In order to avoid any misunderstanding: I treasure my own hunting trophies! I want to make it unmistakably clear that this joy, this feeling of happiness and gratification, is an integral part of hunting. However those, who claim that ultimate happiness as a hunter lies in the scoring sheet and the ranking of a trophy, that their trophy rankings determine their hunting prowess over other hunters, are truly poor. They do not understand what hunting really means and they are certainly unable to convey the true character and meaning of the hunt to non-hunters.
To summarize: I do consider the term “trophy” as a prototype of the status symbol and as an expression of success in society. Consequently, the hunter’s success manifested in the trophy of game taken can be linked perfectly into the framework of cultural validation. In our social consciousness of today, however, the archaic hunting success has been superseded by economic success and the achievement of ranking positions of the ladder of social hierarchy. Yet, there are areas, where the economic success is not automatically considered the highest social achievement – the achievements of philosophers, painters, po- ets, composers, and so forth can never be fully measured in economic terms.
Likewise, the utilitarian and cultural changes in hunting – from subsistence to recreational hunting – have engendered changes in its social relevance. The perception of hunting has changed. Consequently, the hunter needs to adapt too, especially with regards to trophy hunting.

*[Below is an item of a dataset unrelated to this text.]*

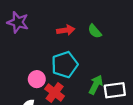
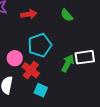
red arrow: (66, 30) -> (29, 14), moved
white rectangle: (115, 90) -> (85, 57), moved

Well regulated and ethically conducted trophy hunting plays today an important role in nature conservation. Let us not demean this importance. Let us rather honor a hunting trophy for what it represents – the individual and personal memory of an extraordinary experience, the recognition of many unfathomable strokes of luck coming together and, most of all the joy and pride in the results of sustainable wildlife management and a successful end to a fair chase.